Alte Stoffe = alte Namen Schaut man sich auf der Homepage von Fawwi um, fallen einem nicht nur die originellen Produkte auf, sondern auch die nicht minder originellen Namen. Logisch, dass ich da noch etwas genauer nachhaken musste. Im Gespräch verriet mit Thomas, dass er nur wenig von Artikel-Nummern hält, da er diese unpersönlich findet und sich sowieso nicht merken kann. Um die Produkte dennoch voneinander unterscheiden zu können, denkt er sich regelmäßig witzige Bezeichnungen aus, die sich aus einem Artikel – also „der“ oder „die“ – einem Adjektiv wie „tragende“, „auffallende“ oder „berühmte“ und einem Vornamen, zum Beispiel Bodo, Gisela oder Mechthild, zusammensetzt. Heraus kommen so klangvolle Produktbeschreibungen wie „Der adlige Harald“, „Der planschende Herbert“ oder „Die bunte Berta“. Warum immer so „eingestaubte Oma- und Opa-Namen“? Ganz einfach: Weil alte Materialien auch nach alten Namen verlangen, so die Überzeugung von Thomas. Einen „fetzigen Martin“ oder eine „sportliche Christin“ wird man also nicht so schnell im Angebot von Fawwi finden.

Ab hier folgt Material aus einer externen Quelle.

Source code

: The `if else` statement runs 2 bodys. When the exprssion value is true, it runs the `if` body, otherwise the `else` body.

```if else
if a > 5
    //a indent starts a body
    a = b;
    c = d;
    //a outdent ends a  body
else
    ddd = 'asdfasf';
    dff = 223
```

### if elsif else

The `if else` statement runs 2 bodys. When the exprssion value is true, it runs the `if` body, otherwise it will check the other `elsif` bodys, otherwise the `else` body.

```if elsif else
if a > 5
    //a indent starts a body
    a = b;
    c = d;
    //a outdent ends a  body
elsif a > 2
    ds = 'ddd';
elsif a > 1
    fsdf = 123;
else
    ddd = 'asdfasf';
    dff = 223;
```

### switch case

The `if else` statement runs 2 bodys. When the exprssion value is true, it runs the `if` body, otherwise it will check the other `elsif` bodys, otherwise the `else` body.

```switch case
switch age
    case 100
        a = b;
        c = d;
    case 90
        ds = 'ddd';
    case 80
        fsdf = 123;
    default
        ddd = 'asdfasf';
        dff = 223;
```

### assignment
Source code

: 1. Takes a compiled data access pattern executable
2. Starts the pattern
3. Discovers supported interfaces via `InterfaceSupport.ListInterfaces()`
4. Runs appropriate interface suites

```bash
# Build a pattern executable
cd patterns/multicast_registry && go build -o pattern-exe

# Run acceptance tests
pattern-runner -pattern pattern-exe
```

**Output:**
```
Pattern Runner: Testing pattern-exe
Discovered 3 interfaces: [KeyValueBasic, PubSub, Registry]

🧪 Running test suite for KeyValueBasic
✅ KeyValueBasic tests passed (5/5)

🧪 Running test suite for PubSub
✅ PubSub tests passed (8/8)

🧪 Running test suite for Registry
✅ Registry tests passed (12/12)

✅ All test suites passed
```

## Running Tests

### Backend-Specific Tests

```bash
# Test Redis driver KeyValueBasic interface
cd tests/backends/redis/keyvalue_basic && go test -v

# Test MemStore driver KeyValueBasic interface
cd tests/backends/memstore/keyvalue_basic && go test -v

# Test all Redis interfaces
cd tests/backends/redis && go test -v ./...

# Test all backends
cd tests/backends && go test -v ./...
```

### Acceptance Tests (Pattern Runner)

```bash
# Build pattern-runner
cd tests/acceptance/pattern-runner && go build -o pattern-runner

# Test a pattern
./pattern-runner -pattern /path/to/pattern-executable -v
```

Stell‘ dir deine eigene Tasche zusammen Nicht zuletzt unterstreichen die Namen, die Thomas seinen Produkten gibt, deren einzigartigen Charakter. Jede Tasche, jedes Federmäppchen, jeder Rucksack ist ein handgefertigtes Unikat. Allein das ist meiner Meinung nach schon extrem cool. Es geht allerdings auch noch eine Stufe individueller. Wenn du beispielsweise eine genaue Vorstellung deiner zukünftigen Tasche hast, eine besonders wilde Kombi wünschst oder sogar ein eigenes Material (mit persönlicher Geschichte) hast, das verarbeitet werden soll, stößt du bei Thomas auf zwei offene Ohren und viel Kreativität. Fawwi-Bezugsstellen Individuelle, handgefertigte, Upcycling-Taschen (und mehr) aus Erfurt klingen für dich ziemlich cool? Dann wird es dich sicher brennend interessieren, wo du die Fawwi-Produkte überall käuflich erwerben kannst. Ich verrate es dir natürlich gern. Der direkteste Weg ist sicherlich der Online-Shop. Wenn du nicht nur eine neue Tasche haben willst, sondern auch an einem Plausch mit Thomas interessiert bist, empfehle ich dir, auf einem Kreativmarkt mit Fawwi-Stand oder direkt in seiner Werkstatt vorbeizuschauen. Last but not least findest du sowohl im Mrs. Hippie (Regierungsstraße 71) als auch im Café Süden (Tschaikowskistraße 21) eine kleine feine Auswahl an Fawwi-Produkten, die direkt geshoppt werden können. Wenn es dich nach Weimar oder Jena verschlägt, kannst du auch im schauschau oder im Fräulein Meier FACHgeschäft vorbeischauen.